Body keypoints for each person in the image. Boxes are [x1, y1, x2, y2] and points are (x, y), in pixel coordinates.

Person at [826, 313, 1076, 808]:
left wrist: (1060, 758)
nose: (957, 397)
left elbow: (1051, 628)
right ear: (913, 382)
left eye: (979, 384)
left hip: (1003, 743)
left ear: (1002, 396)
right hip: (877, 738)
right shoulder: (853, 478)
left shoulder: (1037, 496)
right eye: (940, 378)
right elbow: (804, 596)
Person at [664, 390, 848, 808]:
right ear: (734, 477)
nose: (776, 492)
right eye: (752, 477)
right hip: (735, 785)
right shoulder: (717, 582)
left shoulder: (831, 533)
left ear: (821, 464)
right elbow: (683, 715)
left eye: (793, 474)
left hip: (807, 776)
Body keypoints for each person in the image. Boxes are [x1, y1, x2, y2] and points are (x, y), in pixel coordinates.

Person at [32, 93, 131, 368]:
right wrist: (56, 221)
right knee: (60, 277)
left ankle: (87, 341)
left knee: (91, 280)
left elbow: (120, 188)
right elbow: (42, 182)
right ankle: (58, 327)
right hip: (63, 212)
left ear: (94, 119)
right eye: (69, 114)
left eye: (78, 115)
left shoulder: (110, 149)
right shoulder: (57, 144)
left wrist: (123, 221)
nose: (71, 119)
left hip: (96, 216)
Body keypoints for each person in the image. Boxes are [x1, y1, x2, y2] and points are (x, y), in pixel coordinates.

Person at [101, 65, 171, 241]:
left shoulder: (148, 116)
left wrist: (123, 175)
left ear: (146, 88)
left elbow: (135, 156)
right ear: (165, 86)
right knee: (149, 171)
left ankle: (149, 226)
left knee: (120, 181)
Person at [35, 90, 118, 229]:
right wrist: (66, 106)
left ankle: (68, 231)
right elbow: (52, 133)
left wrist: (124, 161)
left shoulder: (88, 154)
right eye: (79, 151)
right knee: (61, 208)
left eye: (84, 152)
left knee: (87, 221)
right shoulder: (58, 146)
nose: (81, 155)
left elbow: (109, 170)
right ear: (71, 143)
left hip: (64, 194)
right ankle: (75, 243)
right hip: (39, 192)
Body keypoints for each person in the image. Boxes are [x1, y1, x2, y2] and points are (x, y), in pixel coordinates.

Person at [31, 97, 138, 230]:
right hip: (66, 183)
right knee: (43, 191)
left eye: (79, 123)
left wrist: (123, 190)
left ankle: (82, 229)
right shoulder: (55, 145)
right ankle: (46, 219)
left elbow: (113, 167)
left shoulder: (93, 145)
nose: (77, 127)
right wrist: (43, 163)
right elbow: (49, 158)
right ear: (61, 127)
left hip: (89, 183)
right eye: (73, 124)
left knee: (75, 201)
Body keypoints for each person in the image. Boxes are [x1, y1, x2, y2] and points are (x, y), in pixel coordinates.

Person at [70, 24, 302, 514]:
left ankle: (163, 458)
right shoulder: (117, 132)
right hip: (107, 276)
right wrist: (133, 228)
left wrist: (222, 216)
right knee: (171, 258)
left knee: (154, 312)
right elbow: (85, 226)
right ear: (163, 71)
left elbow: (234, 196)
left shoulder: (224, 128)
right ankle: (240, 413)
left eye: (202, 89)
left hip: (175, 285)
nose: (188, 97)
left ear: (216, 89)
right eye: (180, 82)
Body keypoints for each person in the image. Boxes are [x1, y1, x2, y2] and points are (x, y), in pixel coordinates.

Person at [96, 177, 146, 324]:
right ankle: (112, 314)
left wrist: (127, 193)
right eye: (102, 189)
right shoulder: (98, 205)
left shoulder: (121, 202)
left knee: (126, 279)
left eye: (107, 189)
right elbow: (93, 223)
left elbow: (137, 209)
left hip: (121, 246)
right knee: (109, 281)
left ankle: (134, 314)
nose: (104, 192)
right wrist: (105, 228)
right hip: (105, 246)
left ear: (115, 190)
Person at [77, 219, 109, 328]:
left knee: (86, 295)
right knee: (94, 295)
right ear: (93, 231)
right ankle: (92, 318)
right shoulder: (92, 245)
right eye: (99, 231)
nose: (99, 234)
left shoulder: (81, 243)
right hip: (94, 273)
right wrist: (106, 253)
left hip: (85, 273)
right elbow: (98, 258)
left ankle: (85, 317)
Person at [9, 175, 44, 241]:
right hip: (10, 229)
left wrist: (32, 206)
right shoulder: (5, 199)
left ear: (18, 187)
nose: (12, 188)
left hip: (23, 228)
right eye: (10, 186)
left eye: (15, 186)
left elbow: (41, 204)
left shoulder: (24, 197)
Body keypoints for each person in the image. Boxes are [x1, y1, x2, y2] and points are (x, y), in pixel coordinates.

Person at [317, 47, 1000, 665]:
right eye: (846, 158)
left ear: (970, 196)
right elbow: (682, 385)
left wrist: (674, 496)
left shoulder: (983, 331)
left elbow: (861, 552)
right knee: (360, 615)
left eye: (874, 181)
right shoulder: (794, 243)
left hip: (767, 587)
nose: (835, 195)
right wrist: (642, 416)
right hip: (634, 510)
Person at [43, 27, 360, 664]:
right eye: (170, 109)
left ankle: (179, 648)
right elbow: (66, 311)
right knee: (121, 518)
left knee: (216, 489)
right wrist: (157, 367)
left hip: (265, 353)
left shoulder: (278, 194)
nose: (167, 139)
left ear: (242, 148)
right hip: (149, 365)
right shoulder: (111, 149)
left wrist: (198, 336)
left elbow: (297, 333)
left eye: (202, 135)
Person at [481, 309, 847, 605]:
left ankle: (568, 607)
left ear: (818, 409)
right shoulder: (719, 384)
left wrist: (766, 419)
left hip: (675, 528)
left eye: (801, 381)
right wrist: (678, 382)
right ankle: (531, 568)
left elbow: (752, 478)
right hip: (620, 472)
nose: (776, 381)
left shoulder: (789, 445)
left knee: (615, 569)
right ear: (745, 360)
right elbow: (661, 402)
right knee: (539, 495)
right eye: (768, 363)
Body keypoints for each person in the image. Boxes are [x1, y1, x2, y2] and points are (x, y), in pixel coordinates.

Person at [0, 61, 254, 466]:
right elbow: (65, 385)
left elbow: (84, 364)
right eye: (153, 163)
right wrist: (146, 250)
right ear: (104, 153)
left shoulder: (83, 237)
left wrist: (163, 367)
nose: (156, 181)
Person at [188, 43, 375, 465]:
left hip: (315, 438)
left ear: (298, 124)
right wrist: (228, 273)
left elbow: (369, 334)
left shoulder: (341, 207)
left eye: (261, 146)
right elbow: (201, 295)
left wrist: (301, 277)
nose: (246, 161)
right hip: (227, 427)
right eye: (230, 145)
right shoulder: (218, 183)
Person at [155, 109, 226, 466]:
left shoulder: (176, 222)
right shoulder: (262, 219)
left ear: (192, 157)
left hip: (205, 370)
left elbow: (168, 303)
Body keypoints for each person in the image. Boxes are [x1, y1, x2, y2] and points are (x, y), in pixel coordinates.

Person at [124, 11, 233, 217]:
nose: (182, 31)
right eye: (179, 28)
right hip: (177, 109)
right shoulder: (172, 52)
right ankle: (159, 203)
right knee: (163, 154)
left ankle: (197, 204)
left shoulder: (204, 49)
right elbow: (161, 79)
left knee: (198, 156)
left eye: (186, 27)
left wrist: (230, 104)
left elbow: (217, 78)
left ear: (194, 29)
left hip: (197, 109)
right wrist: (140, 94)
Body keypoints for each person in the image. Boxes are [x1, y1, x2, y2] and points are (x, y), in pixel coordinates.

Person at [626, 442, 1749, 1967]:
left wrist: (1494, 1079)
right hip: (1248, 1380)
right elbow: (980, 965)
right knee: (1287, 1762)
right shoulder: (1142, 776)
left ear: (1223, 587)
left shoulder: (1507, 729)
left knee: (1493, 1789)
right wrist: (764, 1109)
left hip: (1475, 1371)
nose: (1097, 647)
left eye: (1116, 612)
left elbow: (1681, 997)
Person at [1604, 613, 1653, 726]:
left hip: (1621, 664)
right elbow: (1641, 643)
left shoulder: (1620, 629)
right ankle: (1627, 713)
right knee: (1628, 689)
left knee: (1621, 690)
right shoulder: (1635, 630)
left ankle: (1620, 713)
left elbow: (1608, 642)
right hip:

-*-

WHAT THE TASK ASKS:
Send back an exact copy of only the lines from the line with "right shoulder: (111, 149)" up to and including the line with "left shoulder: (1620, 629)" in the data above.

EXERCISE ANSWER:
right shoulder: (111, 149)
left wrist: (198, 336)
left elbow: (297, 333)
left eye: (202, 135)
Person at [481, 309, 847, 605]:
left ankle: (568, 607)
left ear: (818, 409)
right shoulder: (719, 384)
left wrist: (766, 419)
left hip: (675, 528)
left eye: (801, 381)
right wrist: (678, 382)
right ankle: (531, 568)
left elbow: (752, 478)
right hip: (620, 472)
nose: (776, 381)
left shoulder: (789, 445)
left knee: (615, 569)
right ear: (745, 360)
right elbow: (661, 402)
right knee: (539, 495)
right eye: (768, 363)
Body keypoints for each person in the image. Boxes are [x1, y1, x2, y2] and points are (x, y), in pixel coordinates.

Person at [0, 61, 254, 466]:
right elbow: (65, 385)
left elbow: (84, 364)
right eye: (153, 163)
right wrist: (146, 250)
right ear: (104, 153)
left shoulder: (83, 237)
left wrist: (163, 367)
nose: (156, 181)
Person at [188, 43, 375, 465]:
left hip: (315, 438)
left ear: (298, 124)
right wrist: (228, 273)
left elbow: (369, 334)
left shoulder: (341, 207)
left eye: (261, 146)
right elbow: (201, 295)
left wrist: (301, 277)
nose: (246, 161)
right hip: (227, 427)
right eye: (230, 145)
right shoulder: (218, 183)
Person at [155, 109, 226, 466]:
left shoulder: (176, 222)
right shoulder: (262, 219)
left ear: (192, 157)
left hip: (205, 370)
left elbow: (168, 303)
Body keypoints for each person in the image. Boxes are [x1, y1, x2, y2] and points are (x, y), in pixel coordinates.

Person at [124, 11, 233, 217]:
nose: (182, 31)
right eye: (179, 28)
right hip: (177, 109)
right shoulder: (172, 52)
right ankle: (159, 203)
right knee: (163, 154)
left ankle: (197, 204)
left shoulder: (204, 49)
right elbow: (161, 79)
left knee: (198, 156)
left eye: (186, 27)
left wrist: (230, 104)
left elbow: (217, 78)
left ear: (194, 29)
left hip: (197, 109)
right wrist: (140, 94)
Body keypoints for each person in the image. Boxes are [x1, y1, x2, y2] and points are (x, y), in pixel coordinates.

Person at [626, 442, 1749, 1967]:
left wrist: (1494, 1079)
right hip: (1248, 1380)
right elbow: (980, 965)
right knee: (1287, 1762)
right shoulder: (1142, 776)
left ear: (1223, 587)
left shoulder: (1507, 729)
left knee: (1493, 1789)
right wrist: (764, 1109)
left hip: (1475, 1371)
nose: (1097, 647)
left eye: (1116, 612)
left elbow: (1681, 997)
Person at [1604, 613, 1653, 726]:
left hip: (1621, 664)
right elbow: (1641, 643)
left shoulder: (1620, 629)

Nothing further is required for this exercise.